In the stark, otherworldly landscape of Chile’s Atacama Desert, microbiologist Cristina Dorador is racing against time to discover new weapons in humanity’s battle against deadly superbugs. The world’s driest desert, where some weather stations have never recorded rainfall, may hold the key to combating drug-resistant bacteria that claim millions of lives annually worldwide.
Dorador has devoted her career to studying the microscopic life thriving in the Atacama’s salt flats, research she began as a teenager at just 14 years old. Despite the desert’s reputation as one of the most inhospitable places on Earth, these ancient salt formations harbor unique microorganisms that could yield powerful new antibiotics. Her team’s discoveries in this seemingly lifeless terrain are providing crucial insights into how extremophile bacteria survive in conditions similar to Mars – and how their survival mechanisms might save human lives.

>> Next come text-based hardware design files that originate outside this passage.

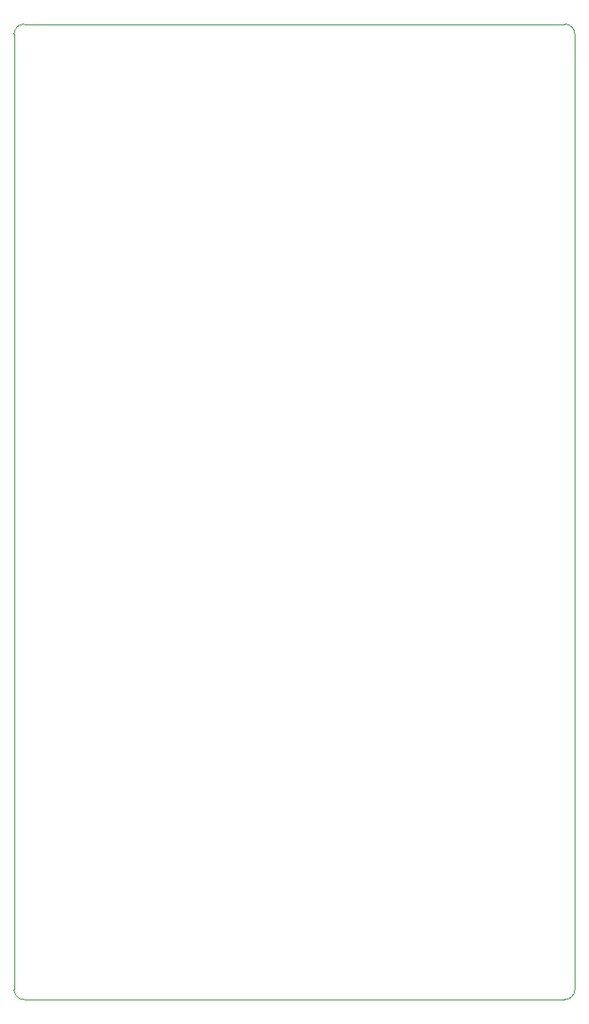
<source format=gm1>
%TF.GenerationSoftware,KiCad,Pcbnew,5.1.10-88a1d61d58~88~ubuntu20.04.1*%
%TF.CreationDate,2021-06-24T14:50:30-05:00*%
%TF.ProjectId,MiOrigin,4d694f72-6967-4696-9e2e-6b696361645f,rev?*%
%TF.SameCoordinates,Original*%
%TF.FileFunction,Profile,NP*%
%FSLAX46Y46*%
G04 Gerber Fmt 4.6, Leading zero omitted, Abs format (unit mm)*
G04 Created by KiCad (PCBNEW 5.1.10-88a1d61d58~88~ubuntu20.04.1) date 2021-06-24 14:50:30*
%MOMM*%
%LPD*%
G01*
G04 APERTURE LIST*
%TA.AperFunction,Profile*%
%ADD10C,0.010000*%
%TD*%
G04 APERTURE END LIST*
D10*
X125580000Y-143500000D02*
G75*
G02*
X124580000Y-142500000I0J1000000D01*
G01*
X180920000Y-142500000D02*
G75*
G02*
X179920000Y-143500000I-1000000J0D01*
G01*
X179920000Y-45500000D02*
G75*
G02*
X180920000Y-46500000I0J-1000000D01*
G01*
X124580000Y-46500000D02*
G75*
G02*
X125580000Y-45500000I1000000J0D01*
G01*
X124580000Y-142500000D02*
X124580000Y-46500000D01*
X180920000Y-142500000D02*
X180920000Y-46500000D01*
X179920000Y-143500000D02*
X125580000Y-143500000D01*
X125580000Y-45500000D02*
X179920000Y-45500000D01*
M02*

</source>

However, Dorador’s research has revealed an alarming environmental crisis unfolding beneath the desert’s pristine surface. The booming lithium mining industry, driven by global demand for electric vehicle batteries, is severely disrupting the delicate ecosystem she studies. The mining operations are not only threatening the biodiversity that could hold medical breakthroughs but also devastating local Indigenous communities who have called this region home for generations.
As the world grapples with both a superbug crisis and the urgent need for clean energy solutions, Dorador’s work highlights the complex environmental trade-offs facing our planet. Her mission underscores how protecting Earth’s most extreme ecosystems may be essential for human survival.